SOURCE DOCUMENT:
Segment Open
Balance, however, as I see it, is about presenting players with choices, not about guaranteeing they make the right ones.  So it's perfectly plausible for the better player to 'win' a balanced game quite consistently.

That said, draughts isn't exactly a very balanced game.  It's devoid of trap or optimal choices, but, like utterly-imbalanced & solved tic-tac-toe, it presents a player with only 3 meaningful and viable choices.  It's just that, it presents only 3 choices, period, not 9, 2 of which are meaningful & viable, then 8, only one of which is viable (and thus none are really meaningful).  Arguably, there's no meaningful choice in draughts, either, so it fails that definition of balanced, entirely.

At that, I find myself tempted to do a very forge-like thing and create a completely unintuitive definition of 'imbalance' so I'm not going to.  ;|  

I'm going to leave it at neither game is an example of perfect, nor even of a non-trivial degree balance.  One is perfectly fair, but very limited in total number of choices it delivers to players, the other is clearly imbalanced & solved, both are pretty boring.



> Poker isn't about the cards, my good poster!



Again, like any competitive game it's more fair than it is balanced (I'm not deeply familiar, but the random aspect is presumably fair, but means players are presented with only a small sub-set of the game's possible choices with each hand - you can be dealt a 'bad hand,' too bad - I'd expect being dealer impacts 'balance' to some degree, etc).  And, like draughts, it's much more about playing your opponents than playing just the mechanics of the game, itself.




Tanin Wulf said:


> The reason why it's not a solved game at that point is because D&D has something the other games we're drawing comparisons to does not: the DM is changing the scenario. (Note this is not an appeal to Rule 0, it's an explanation of why it's not a solved game.)



 I didn't mean to imply that it was, just that the charop meta-game, was analogous to 'solving' a sub-set of the game.  Mainly in that there are sub-optimal & trap options that have been excluded from it.  FWIW.



> Your hyper optimized setup can be stopped, dead in its tracks, by being the wrong solution to any number of problems that are all perfectly valid expressions of the rules and the game and don't require houserules... merely the proper setup and execution from the DM. That's why it can't be a solved game and why a sub-optimal solution doesn't remove choices.
Segment Closed
WHAT TO DO: Swap "draughts" for "checkers" in the forum post on game balance and write out everything from "That said, draughts" down to "of balanced, entirely.".

DATA EXTRACT:
Segment Open
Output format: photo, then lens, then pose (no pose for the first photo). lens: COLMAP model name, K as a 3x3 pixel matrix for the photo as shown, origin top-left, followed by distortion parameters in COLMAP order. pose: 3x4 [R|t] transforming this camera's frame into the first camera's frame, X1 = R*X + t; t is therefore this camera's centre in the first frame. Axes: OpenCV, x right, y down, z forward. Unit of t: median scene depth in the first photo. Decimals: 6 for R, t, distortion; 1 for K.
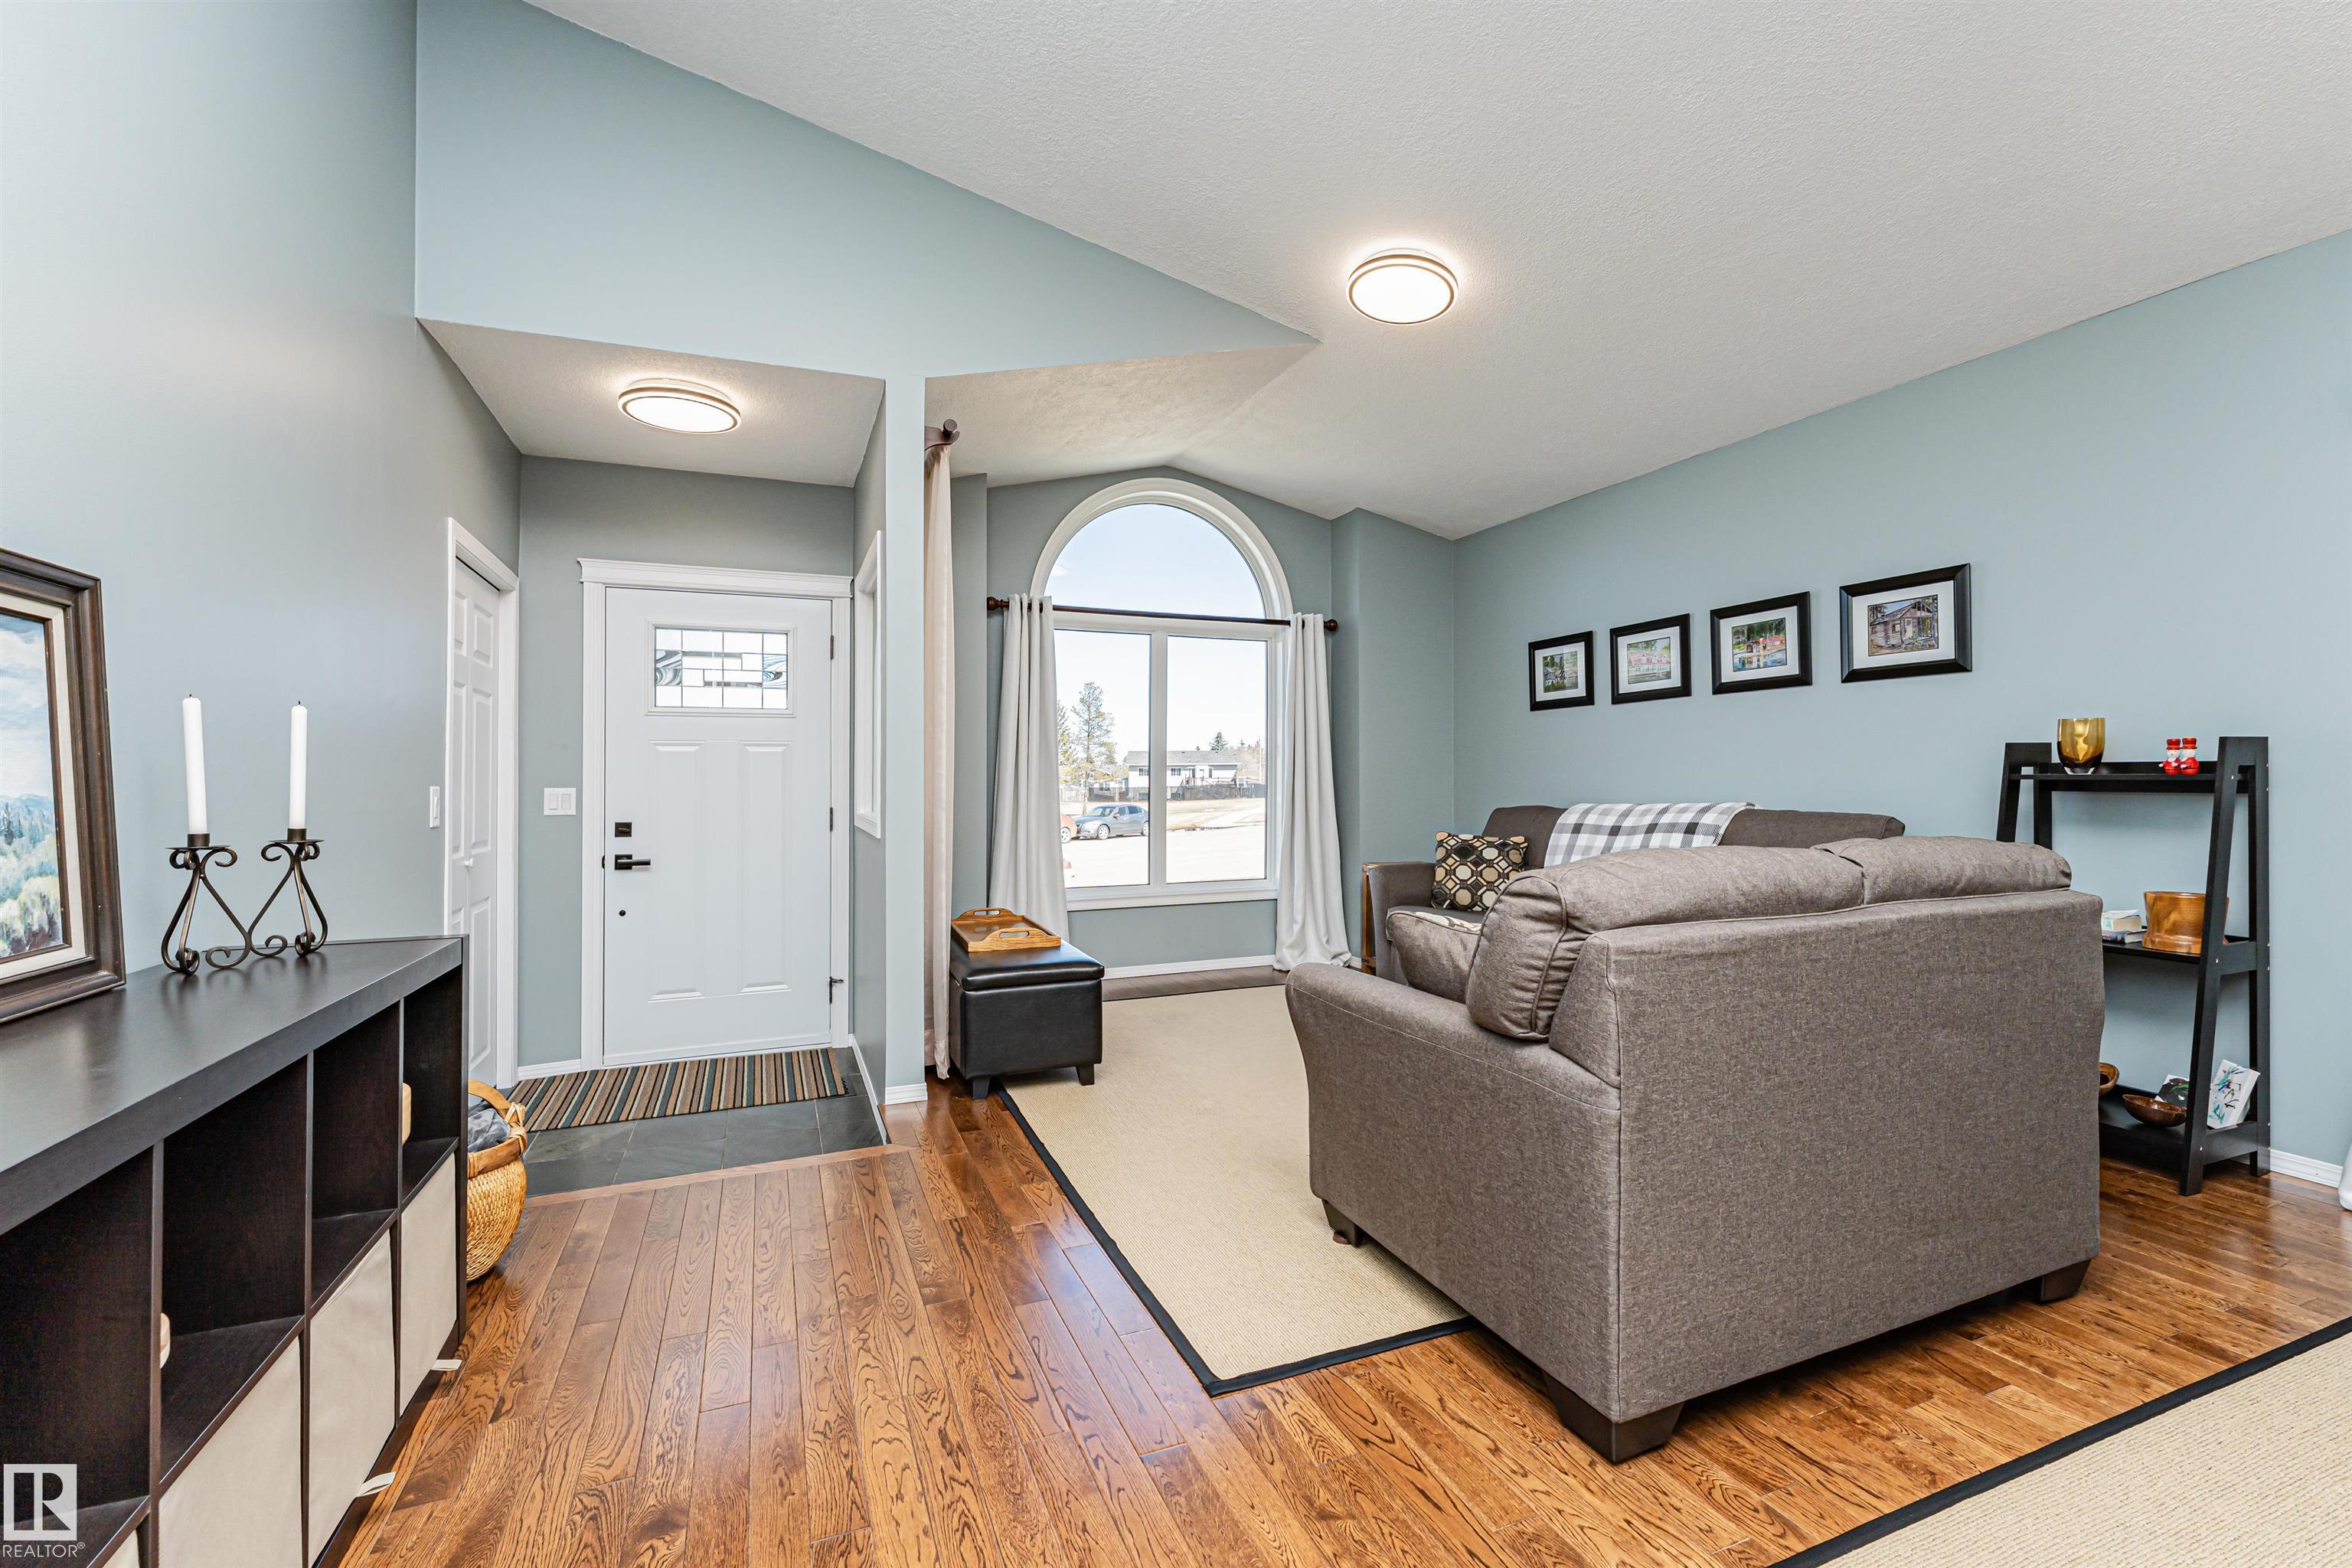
Segment Closed
REPLY TO THE TASK:
That said, checkers isn't exactly a very balanced game.  It's devoid of trap or optimal choices, but, like utterly-imbalanced & solved tic-tac-toe, it presents a player with only 3 meaningful and viable choices.  It's just that, it presents only 3 choices, period, not 9, 2 of which are meaningful & viable, then 8, only one of which is viable (and thus none are really meaningful).  Arguably, there's no meaningful choice in checkers, either, so it fails that definition of balanced, entirely.